A court need rely on only one aggravating circumstance to impose an upper term sentence. (Black II, supra, 41 Cal.4th at p. 813.) In the instant case, the trial court made reference to three inter-related aggravating factors. The court found that Szabo’s prior convictions were “numerous” and were of “increasing seriousness.” Further, the court stated on the record that Szabo was on parole at the time of the violation and that he had served prior prison terms. The latter point has been specifically included within the penumbra of recidivism issues outside the mandate of a jury finding. (See Black II, supra, 41 Cal.4th at p. 819; see also People v.
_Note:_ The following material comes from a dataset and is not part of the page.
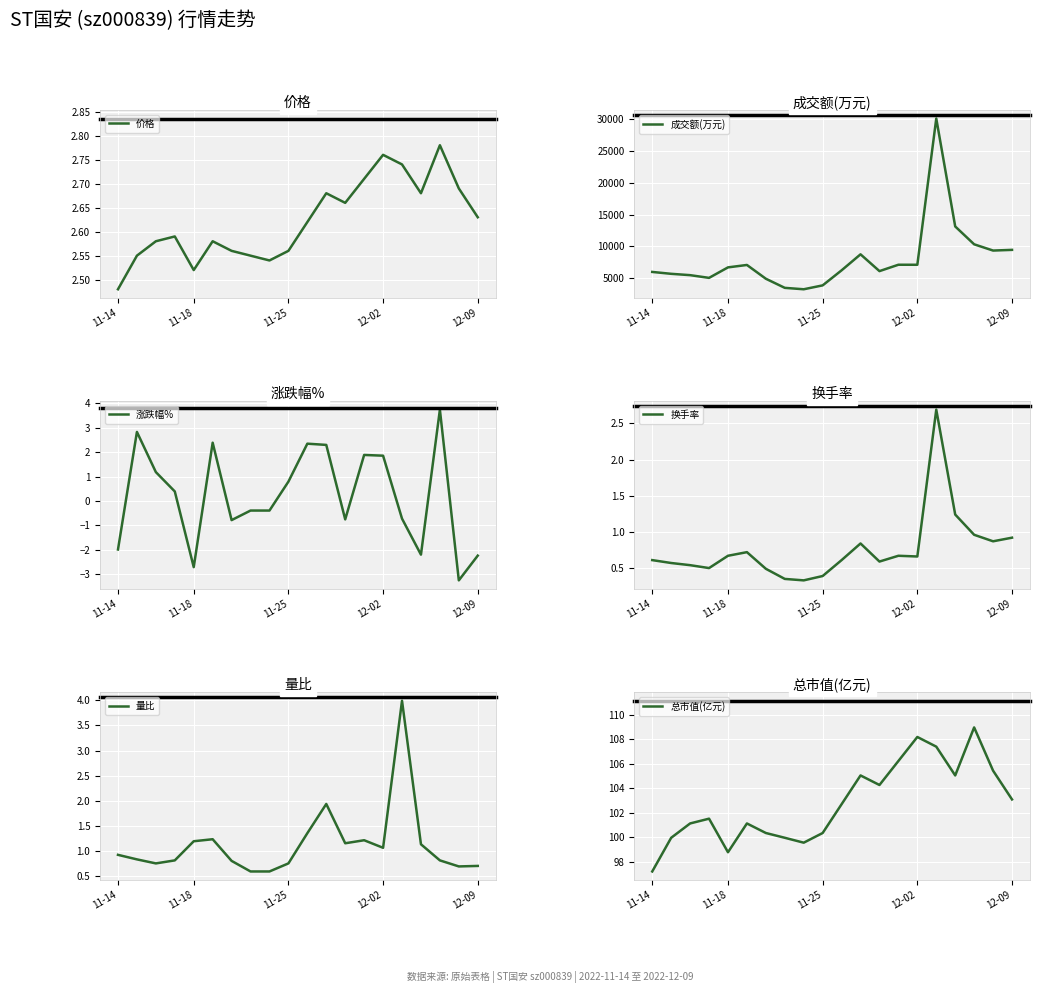

Count the number of categories in the chart.

20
Thomas (2001) 91 Cal.App.4th 212, 215; People v. McGee (2006) 38 Cal.4th 682, 700-703.)
Each circumstance voiced by the sentencing court in selecting the upper term fell within the broad issue of recidivism. First, Szabo’s prior convictions have increased in both severity and number. Second, he committed the underlying violation while on parole for a prior conviction and immediately after receiving his latest grant of probation. Finally, he admitted he had already served six prior prison terms. Clearly, Szabo was not entitled to the middle term with this criminal history, and the sentencing court was entitled to choose the upper term because of it.
Double Jeopardy
Szabo contends that the prosecution is barred from retrying the issue of aggravating facts before a jury. Because we hold that the trial court validly imposed the upper term sentence based upon Szabo’s record of recidivism we need not reach the double jeopardy question.
DISPOSITION
The judgment is affirmed.
WE CONCUR: O’LEARY, J., FYBEL, J.
All further statutory references will be to the Penal Code unless otherwise stated.